Skip to content

Load Balance

A Load Balancer is a network device or software that distributes network or application traffic across multiple servers. The primary purpose of a load balancer is to increase resource utilization, maximize throughput, reduce response time, and ensure that the load is evenly distributed across servers, thus preventing any single server from being overloaded, ensuring high availability and reliability of applications.

The working principle of a load balancer typically involves the following steps:

  1. Traffic Distribution: When a client makes a request, the load balancer receives the request and decides which server to forward it to, based on predetermined policies such as round-robin, least connections, IP hash, etc.

  2. Health Checks: Load balancers periodically check the health status of backend servers to ensure that all traffic is sent to healthy servers. If a server fails, the load balancer automatically redirects traffic to other healthy servers.

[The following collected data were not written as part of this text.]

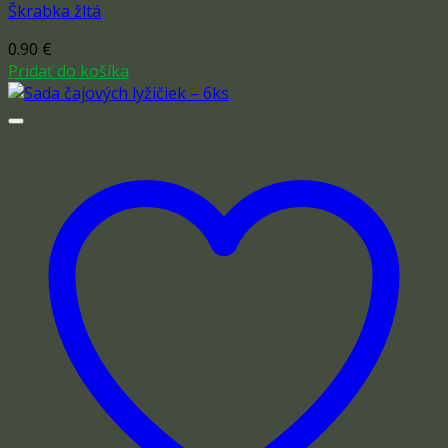
Škrabka žltá
0.90
€
Pridať do košíka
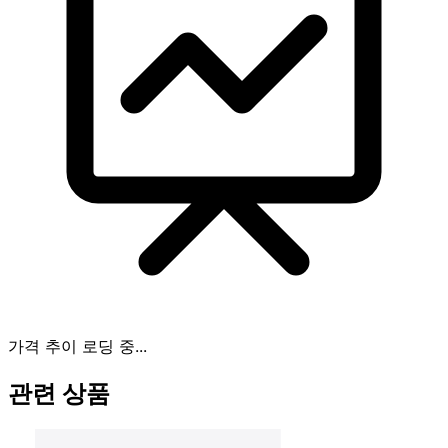
가격 추이 로딩 중...
관련 상품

  3. Session Persistence: In certain application scenarios, maintaining session continuity between the client and the server is necessary. Load balancers can use specific session persistence techniques (like cookie-based session affinity) to ensure requests from the same client are forwarded to the same server.

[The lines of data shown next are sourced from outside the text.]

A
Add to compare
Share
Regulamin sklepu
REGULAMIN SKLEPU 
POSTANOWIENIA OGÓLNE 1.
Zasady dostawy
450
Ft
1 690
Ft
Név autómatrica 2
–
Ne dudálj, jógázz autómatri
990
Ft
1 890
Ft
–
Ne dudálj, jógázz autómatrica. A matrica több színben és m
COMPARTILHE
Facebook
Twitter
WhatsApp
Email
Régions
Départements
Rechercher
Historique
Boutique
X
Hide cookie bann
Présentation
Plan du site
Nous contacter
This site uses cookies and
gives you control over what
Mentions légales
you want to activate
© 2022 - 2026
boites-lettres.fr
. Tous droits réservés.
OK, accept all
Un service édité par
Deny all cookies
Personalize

  4. SSL Termination: Load balancers can handle encrypted SSL traffic; they decrypt the encrypted requests upon receipt and then forward them in plain text to the backend servers. This can reduce the computational burden on the backend servers.

Load balancers can be deployed on physical hardware, virtual machines, or as part of cloud services. They play a crucial role in ensuring websites, applications, and databases can handle high traffic and provide stable service.